Attending the Raise Pacific Education Conference held at the Auckland Museum was an opportunity to consider what success looks like for the growing number of Maori and Pacific young people. I highlighted the importance of looking towards local exemplars in our public schools that are working and improving the engagement, retention and achievement of Maori and Pacific students. There are alot of great examples in our local schools in Auckland that are raising the bar and showing the way such as Otahuhu College, Kia Aroha College, Massey High School and Western Springs High School to name a few. The problem is that they are spread out and it takes a long time to roll these innovations across the system so more students benefit from ‘what works’. This is an exciting time to be Polynesian and living in the country’s largest city, the growing reality is that the demographic mix is becoming more diverse and more polynesian. So our communities, schools and city of Auckland will have to shift the way in which planning for the future incorporates Maori and Pacific values and identity.
Its important to recognise that in education more should and must be done to lift achievement outcomes for all our children. There are two distinct paths, under the current Government, National standards, league tables and performance pay will seek to push polynesian kids down a path that will create winners and losers. It will create a culture of teachers “teaching to the test”, ultimately schools will treat all kids the same as if they are forcing round pegs into square holes. This is not the model for a high performing system.
Its disappointing that the government is using private sector models like charter schools as a solution to the challenge. All those schools will do is take from the public purse and privatise profits with little or no real gain in outcome for Maori or Pacific kids. Its time to dismiss empty rhetoric and invest in quality public education. By tackling the causes of poverty and inequality Labour will bring together solutions that exist outside the school gate to support the good work that teachers and school communities achieve to support their children within the school gates.
Getting more parents involved in their local Boards of Trustees and owning educational outcomes can make a huge difference. We must guard against the inclination of the Government who wants to pull decision-making back to the centre and tell parents and communities what works best.

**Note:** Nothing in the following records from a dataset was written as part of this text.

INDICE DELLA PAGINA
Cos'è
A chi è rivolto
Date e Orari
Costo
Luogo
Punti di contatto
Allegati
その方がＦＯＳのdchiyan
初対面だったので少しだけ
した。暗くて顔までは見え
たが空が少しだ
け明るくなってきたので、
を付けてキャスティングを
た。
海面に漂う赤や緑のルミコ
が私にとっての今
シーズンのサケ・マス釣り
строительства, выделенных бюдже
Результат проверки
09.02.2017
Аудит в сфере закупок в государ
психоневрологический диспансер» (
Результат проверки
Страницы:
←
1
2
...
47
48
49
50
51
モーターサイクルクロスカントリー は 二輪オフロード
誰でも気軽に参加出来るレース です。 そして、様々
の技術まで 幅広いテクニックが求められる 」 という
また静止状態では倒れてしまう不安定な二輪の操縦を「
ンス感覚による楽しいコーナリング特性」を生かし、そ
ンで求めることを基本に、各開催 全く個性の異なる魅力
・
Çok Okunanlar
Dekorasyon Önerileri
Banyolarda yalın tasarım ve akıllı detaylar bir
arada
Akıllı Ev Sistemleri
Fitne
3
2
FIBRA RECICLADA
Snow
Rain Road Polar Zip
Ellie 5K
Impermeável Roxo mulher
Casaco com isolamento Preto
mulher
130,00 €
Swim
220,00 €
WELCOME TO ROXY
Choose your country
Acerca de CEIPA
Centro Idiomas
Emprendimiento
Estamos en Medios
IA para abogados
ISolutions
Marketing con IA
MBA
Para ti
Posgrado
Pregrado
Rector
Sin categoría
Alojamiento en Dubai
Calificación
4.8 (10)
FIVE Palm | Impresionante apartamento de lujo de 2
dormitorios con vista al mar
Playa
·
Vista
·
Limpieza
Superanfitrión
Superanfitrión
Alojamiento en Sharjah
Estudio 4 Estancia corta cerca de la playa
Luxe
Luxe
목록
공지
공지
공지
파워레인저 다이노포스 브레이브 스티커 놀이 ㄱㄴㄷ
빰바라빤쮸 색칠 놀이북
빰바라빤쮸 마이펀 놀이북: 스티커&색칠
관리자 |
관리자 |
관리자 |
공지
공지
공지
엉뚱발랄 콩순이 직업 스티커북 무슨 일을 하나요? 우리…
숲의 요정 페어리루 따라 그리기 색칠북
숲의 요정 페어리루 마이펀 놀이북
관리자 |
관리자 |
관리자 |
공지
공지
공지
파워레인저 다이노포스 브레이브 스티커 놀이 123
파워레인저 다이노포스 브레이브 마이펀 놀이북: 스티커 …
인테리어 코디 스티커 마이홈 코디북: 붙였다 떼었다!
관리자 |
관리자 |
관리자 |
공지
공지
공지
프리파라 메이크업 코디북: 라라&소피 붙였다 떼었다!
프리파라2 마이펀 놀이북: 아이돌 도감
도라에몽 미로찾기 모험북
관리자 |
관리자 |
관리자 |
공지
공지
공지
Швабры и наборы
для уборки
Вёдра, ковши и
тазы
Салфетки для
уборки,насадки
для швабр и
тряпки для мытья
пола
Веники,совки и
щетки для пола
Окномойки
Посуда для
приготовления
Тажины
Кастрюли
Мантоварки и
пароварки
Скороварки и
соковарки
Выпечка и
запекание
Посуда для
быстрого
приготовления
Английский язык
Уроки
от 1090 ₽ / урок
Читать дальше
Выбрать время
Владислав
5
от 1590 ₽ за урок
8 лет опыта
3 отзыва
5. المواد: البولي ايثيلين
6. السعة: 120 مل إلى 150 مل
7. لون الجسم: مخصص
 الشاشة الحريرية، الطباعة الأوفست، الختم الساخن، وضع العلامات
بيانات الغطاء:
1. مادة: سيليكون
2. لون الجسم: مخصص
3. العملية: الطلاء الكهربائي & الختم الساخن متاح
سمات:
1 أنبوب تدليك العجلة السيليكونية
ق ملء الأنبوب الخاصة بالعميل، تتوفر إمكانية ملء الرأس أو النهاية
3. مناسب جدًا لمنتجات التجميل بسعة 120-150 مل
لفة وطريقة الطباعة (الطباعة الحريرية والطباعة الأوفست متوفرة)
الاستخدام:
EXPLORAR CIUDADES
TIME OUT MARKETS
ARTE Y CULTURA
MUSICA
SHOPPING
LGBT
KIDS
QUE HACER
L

We need only look at the sweeping reforms being proposed for the children of Christchurch to see that the Government is not serious about consulting with the community for the best schooling opportunities for children.
It looks like the ‘one size fits all’ creep could be a real prospect for young people in South Auckland if that behaviour continues.
Labour is looking to the future and wants to work constructively with parents, teachers and communities to ensure that every child no matter where they come from can be assured of a great education in their local community. The future for New Zealand urges us to think and act differently to ensure that success in education belongs to all our children. That does mean a different way of doing things and it will mean shifting the ‘norm referencing’ that currently occurs in our education system.